Le 18 juin 1718 intervient un premier partage des biens
hérités en
indivision par Françoise, Marie et Claude soit 15 parcelles dont 8 sont
découpées en trois tiers, deux en deux moitiés, 5 restant entières. Les
pièces
divisées dépassent exceptionnellement 2 quartelées. On comprend
l'exigüité des parcelles à Fontcouverte ! Un partage des
pièces restantes est prévu dans l'année courante.
Les archives du tabellion permettent de remonter d'une génération de plus grâce à un acte de partage du 1er juillet 1713 suite au décès de Claudine Anselme Gaunoz morte en 1678 et épouse de Louis Chabert, mère et père de Louis cité ci-dessus et grands‑parents de Claude notre propriétaire de 1730. Louis reçoit, comme lot dans l'héritage qu'il partage avec une soeur et les enfants d'une autre soeur défunte, 7 quartelée de terre et pré ainsi qu'un bâtiment (grange et écurie). Ne connaissant pas le testament de Louis (le père), nous ne savons pas si Louis (le fils) n'est pas de plus l'unique héritier universel ce qui serait très probable avec les aventages fonciers du titre.
S'ajoute en fin d'acte la division des biens que Louis, grand‑père de Claude, lègue par testament aux sœurs de Louis, ce qui ne concerne donc pas Claude, mais ces biens seraient restés en indivision pendant de nombreuses années.
Il faut admettre que testaments et actes de partage ne peuvent que scinder les propriétés, que les mariages peuvent conduire à des rapprochements mais que les achats de parcelles sont certainement importants favorisant les propriétés les plus riches donc déjà les plus importantes.
Une grande difficulté d'utilisation des testaments pour discerner l'évolution des propriétés à l'occasion des successions provient du fait que la rédaction des testaments décrit en détail les parcelles attribuées par l'institution particulière.
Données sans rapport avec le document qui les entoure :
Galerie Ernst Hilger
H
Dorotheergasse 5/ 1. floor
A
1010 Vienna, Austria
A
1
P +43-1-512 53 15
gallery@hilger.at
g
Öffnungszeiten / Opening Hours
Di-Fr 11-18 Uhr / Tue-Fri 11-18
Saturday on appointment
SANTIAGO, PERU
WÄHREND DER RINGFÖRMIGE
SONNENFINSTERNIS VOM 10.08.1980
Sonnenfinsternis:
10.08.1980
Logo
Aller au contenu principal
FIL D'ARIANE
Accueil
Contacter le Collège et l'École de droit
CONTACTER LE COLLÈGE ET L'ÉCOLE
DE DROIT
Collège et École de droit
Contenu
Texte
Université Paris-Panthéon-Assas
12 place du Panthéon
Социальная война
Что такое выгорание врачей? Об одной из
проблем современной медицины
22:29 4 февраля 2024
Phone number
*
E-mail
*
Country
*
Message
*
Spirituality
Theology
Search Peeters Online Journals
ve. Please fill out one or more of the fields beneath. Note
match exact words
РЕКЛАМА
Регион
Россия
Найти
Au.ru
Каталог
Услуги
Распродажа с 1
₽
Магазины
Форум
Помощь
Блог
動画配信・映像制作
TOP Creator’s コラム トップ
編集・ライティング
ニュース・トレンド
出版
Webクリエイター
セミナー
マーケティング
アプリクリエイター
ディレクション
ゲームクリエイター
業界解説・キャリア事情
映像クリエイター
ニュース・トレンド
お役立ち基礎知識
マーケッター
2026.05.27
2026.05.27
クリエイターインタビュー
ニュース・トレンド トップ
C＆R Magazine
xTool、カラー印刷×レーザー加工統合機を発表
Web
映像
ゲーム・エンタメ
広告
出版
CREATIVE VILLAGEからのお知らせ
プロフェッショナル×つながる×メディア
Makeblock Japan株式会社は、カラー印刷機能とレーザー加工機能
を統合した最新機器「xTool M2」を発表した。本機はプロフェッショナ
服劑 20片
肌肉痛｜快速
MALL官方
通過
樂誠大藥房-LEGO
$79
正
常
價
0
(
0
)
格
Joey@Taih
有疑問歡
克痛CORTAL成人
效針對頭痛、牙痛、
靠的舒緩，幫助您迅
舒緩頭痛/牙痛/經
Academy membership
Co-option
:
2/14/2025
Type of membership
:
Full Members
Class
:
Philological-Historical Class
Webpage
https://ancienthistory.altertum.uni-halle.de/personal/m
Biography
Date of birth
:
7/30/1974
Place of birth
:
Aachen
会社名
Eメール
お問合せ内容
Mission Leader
Mais l'institution du ou des héritiers universels n'a pas cette précision : ces derniers héritent sans distinction de tout ce qui n'a pas été attribué par institution spéciale. De plus, la part attribuée à la réserve éventuelle n'est pas connue ou l'est, partiellement suite à des partages d'indivisions. Ainsi la part qui peut contribuer au maintient des propriétés reste indéterminée. Il faut reconnaitre qu'une description détaillée, avec la définition des parcelles par celles adjacentes et non leur numéro dans le cadastre, donnerait aux actes une longueur inadmissible. Il faut attendre un bon nombre d'années après l'édit de péréquation du cadastre de 1738 !
Si le recours aux actes du tabellion, bien lourds d'accès mais très informatifs en particulier sur les personnes, a un apport très positif, il est aussi très limité pour définir l'évolution des propriétés avant ou après le cadastre de 1730 tant que la numérotation des parcelles n'est pas systématiquement utilisée.